Des milliers d’Iraniens ont marqué hier, en scandant « Mort à l’Amérique », le 33e anniversaire de la prise de l’ambassade des États-Unis à Téhéran par des étudiants islamistes. Pour cette manifestation annuelle organisée par les autorités devant ce qu’elles appellent « le nid des espions », les participants ont aussi brandi des pancartes proclamant « Mort à Israël » ou « Mort à la Grande-Bretagne » et brûlé des drapeaux américains et israéliens.

Des manifestants brûlent un drapeau israélien devant l’ambassade américaine de Téhéran. Atta Kenare/AFP

« Nous avons mis en place une récompense de 10 kilos d’or, les chercheurs et les historiens ont 10 ans pour prouver qu’il existe au monde un pays plus criminel que les États-Unis », a lancé Mohammad Reza Naqdi, commandant de la milice de volontaires Basij, lors du rassemblement.

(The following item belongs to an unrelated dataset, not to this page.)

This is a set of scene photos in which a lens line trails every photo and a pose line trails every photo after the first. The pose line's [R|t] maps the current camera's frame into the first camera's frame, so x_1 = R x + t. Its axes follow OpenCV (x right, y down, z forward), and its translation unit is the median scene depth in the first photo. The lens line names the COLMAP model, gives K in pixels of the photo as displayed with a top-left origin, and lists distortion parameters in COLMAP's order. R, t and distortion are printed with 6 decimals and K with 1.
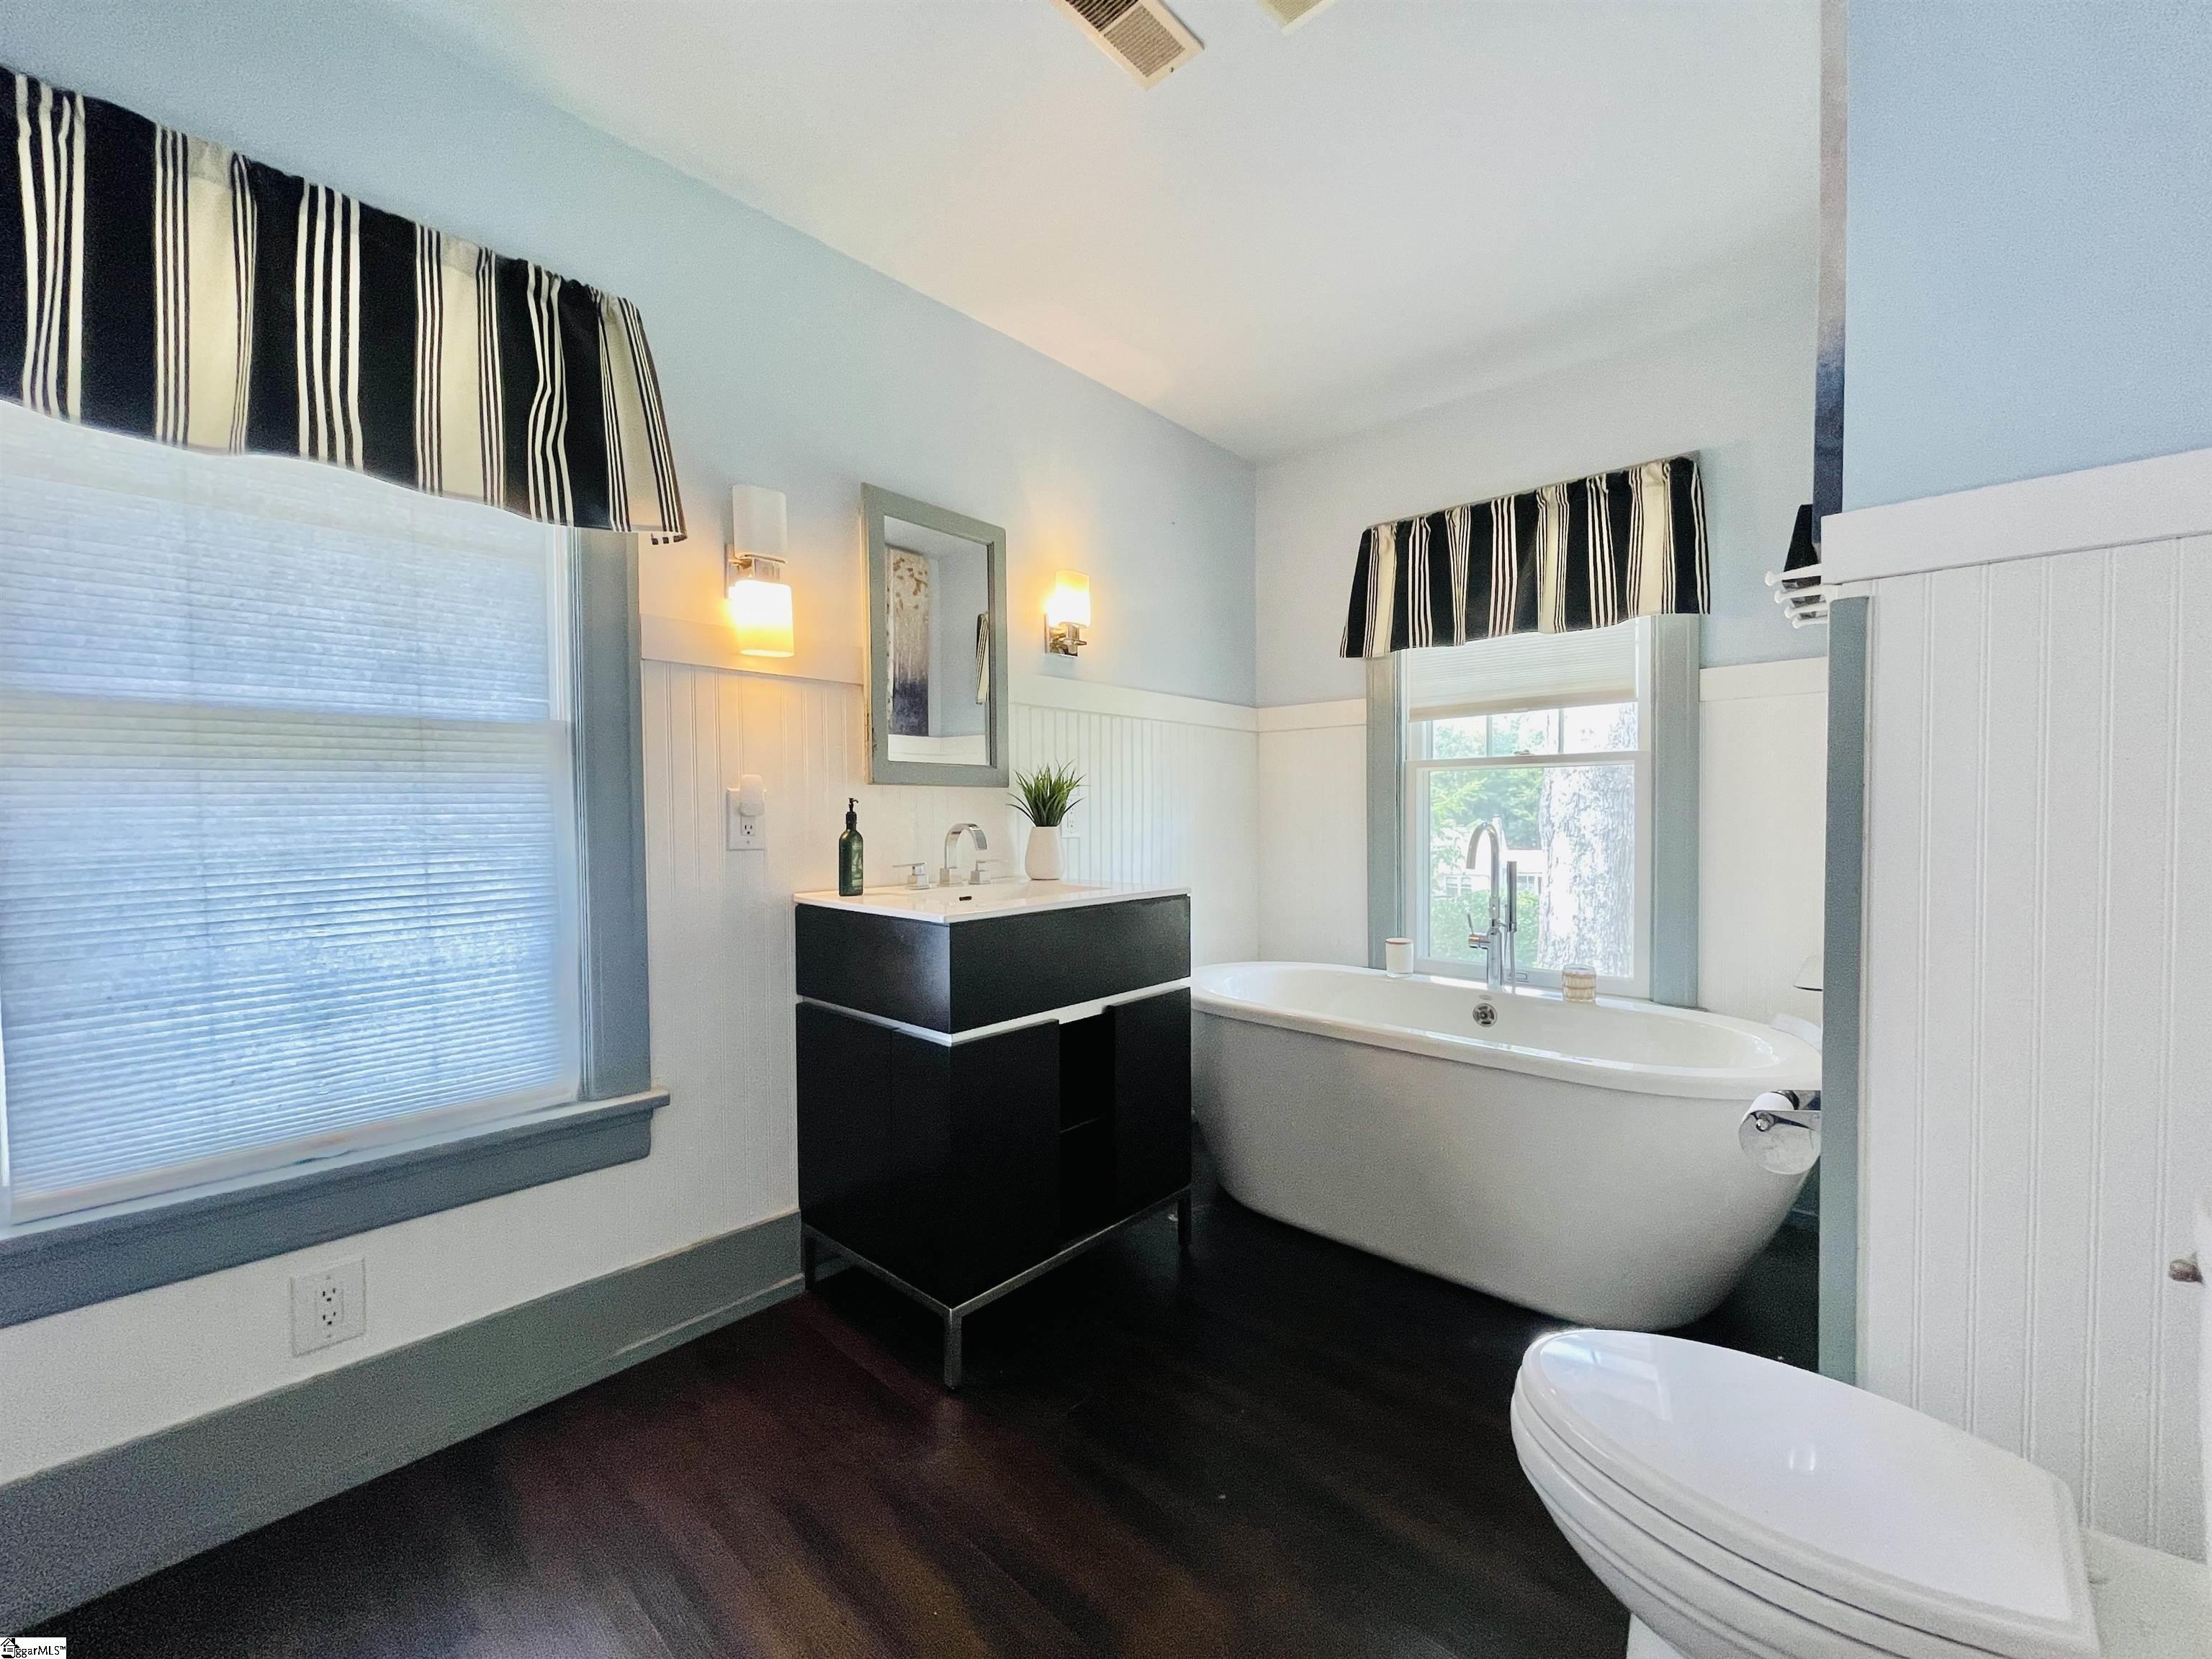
lens RADIAL K [[900.2, 0, 1097.9], [0, 900.2, 822.2], [0, 0, 1]] dist [-0.003724, -0.000204]
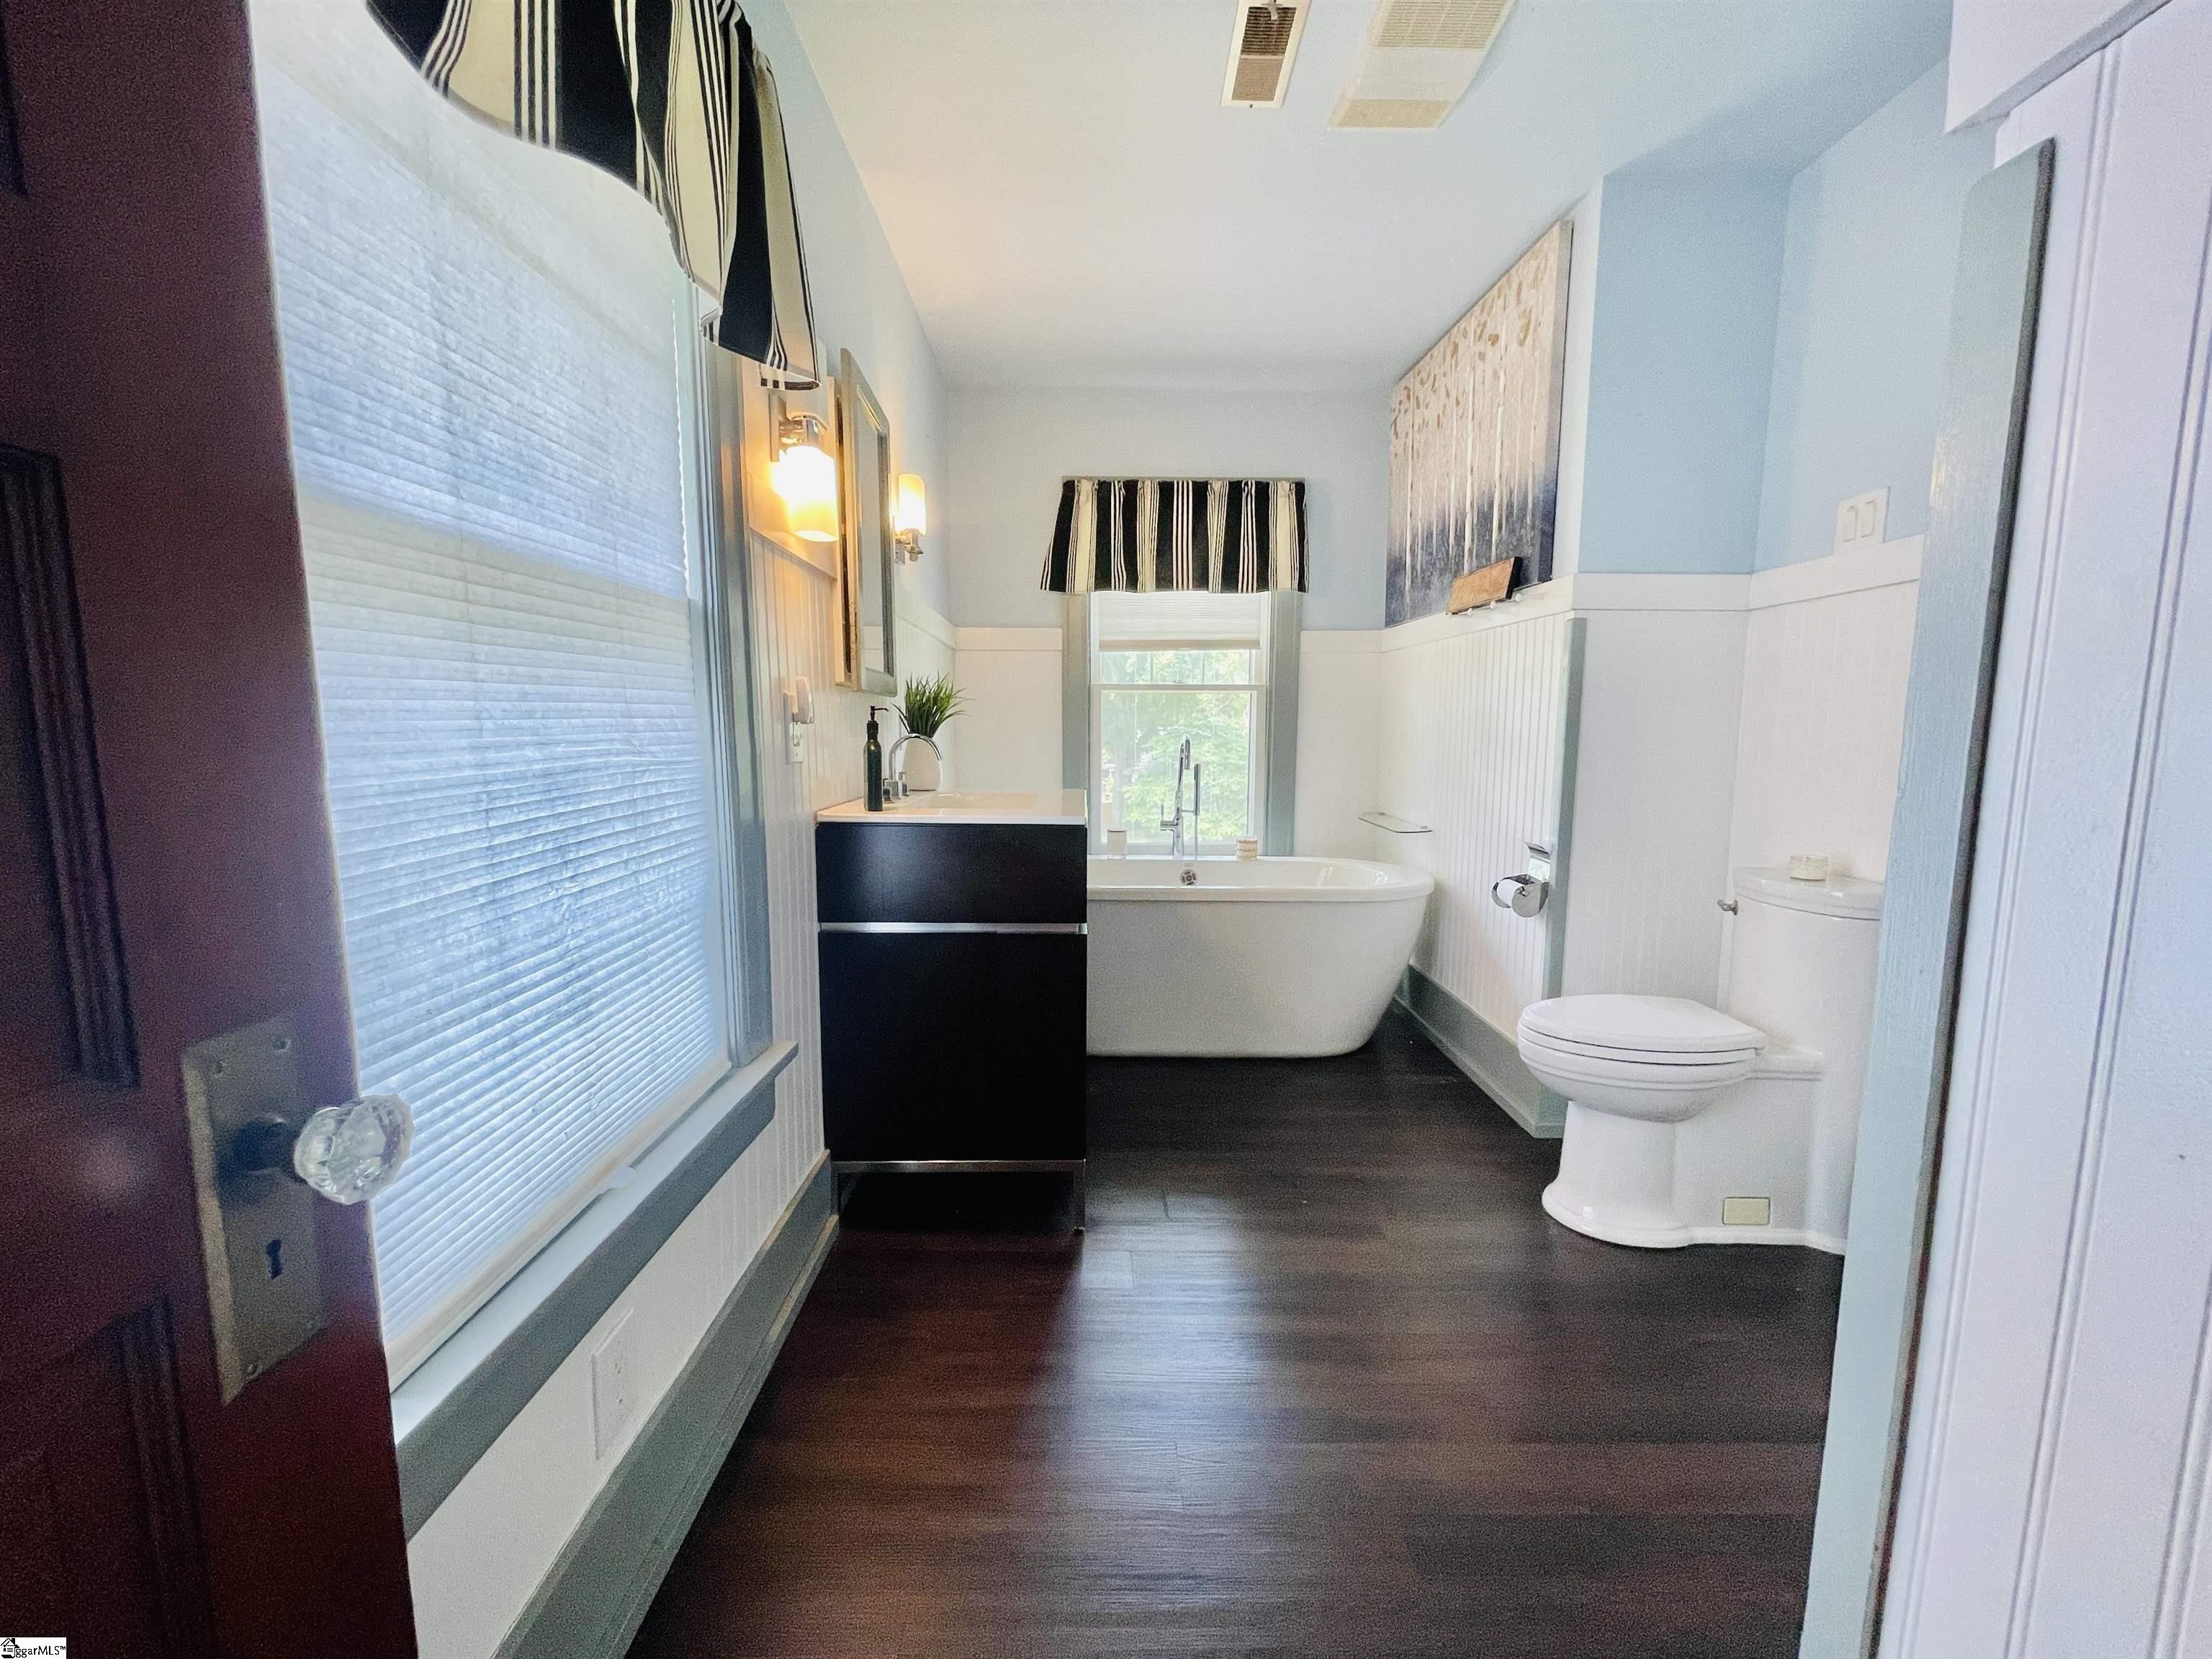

Cet anniversaire intervient dans les derniers jours de la campagne présidentielle américaine, pendant laquelle le programme nucléaire iranien a occupé une place importante dans les questions de politique étrangère. Estimant malgré les démentis de Téhéran que ce programme dissimule un volet militaire, les Occidentaux ont mis en place des sanctions économiques pour pousser l’Iran à y renoncer. « La nation iranienne a choisi sa voie et va contourner les sanctions en adoptant l’économie de résistance », a affirmé M. Naqdi, en référence aux mesures défendues par l’ayatollah Ali Khameini pour faire face aux sanctions.

Après avoir longtemps nié l’impact des sanctions, les dirigeants iraniens commencent à reconnaître l’ampleur des dégâts, dénonçant une « guerre économique » contre le pays. « Ceux qui disent que les compromis avec les États-Unis vont améliorer la situation économique (devraient savoir que) c’est un grand mensonge et une illusion », a insisté M. Naqdi.

Le 4 novembre 1979, quelques mois après la révolution islamique qui a renversé le chah Mohammad Reza Pahlavi soutenu par les Américains, des étudiants ont envahi l’ambassade américaine à Téhéran et pris en otages 52 diplomates qui n’ont été libérés qu’après 444 jours. La crise a provoqué la rupture des relations diplomatiques entre les États-Unis et l’Iran, et l’ancienne ambassade, couverte de fresques antiaméricaines, sert désormais de centre de formation pour les gardiens de la révolution, l’armée d’élite du régime islamique iranien.

Cette année, l’Iran commémore l’événement en avance selon le calendrier persique parce que la date anniversaire coïncide avec une fête religieuse chiite.